Drafted by the IRR policy team, the NGS will be implemented from this year up to 2019 and will be the basis of a long term economic recovery programme targeting growth levels of 7% of GDP by the end of the decade.
The plan seeks to:
- Improve capital inflows and foreign direct investment (FDI) into South Africa, so as to start raising the growth rate;
- Build and maintain essential economic and social infrastructure to stimulate growth and provide a solid foundation for further entrepreneur-driven economic expansion;
- Translate increased growth into increased employment; and
- Help the disadvantaged climb the economic ladder to increased prosperity, while sustaining current social protection.
IRR CEO Dr Frans Cronje (pictured above) said, “Many other growth plans have, of course, been drafted for and by the government. Often they are too vague, complex, and impractical. Sometimes their time frames are so long that they seem irrelevant. Others seek instant fixes and thus rely on gimmicks such as ‘wage subsidies’ and ‘industrial development zones’, which ignore the structural reasons for poor economic performance. Yet others have focused on ‘low hanging fruit’ to the detriment of needed structural reforms”.

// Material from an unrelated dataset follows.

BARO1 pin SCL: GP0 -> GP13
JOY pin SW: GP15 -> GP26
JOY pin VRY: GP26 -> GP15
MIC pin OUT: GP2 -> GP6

“The National Growth Strategy avoids these pitfalls. If the bulk of the National Growth Strategy is adopted and implemented, this will stave off looming downgrades to junk status. The strategy will also have a measurable impact on investment, growth, employment, and income levels within 12 months. At the same time, it will provide the foundation for sustainable growth rates of 7% of GDP within a decade. This will allow South Africa to combat unemployment, poverty and inequality, live up to its great potential, and emerge as a prosperous middle-income economy by the 2030s”.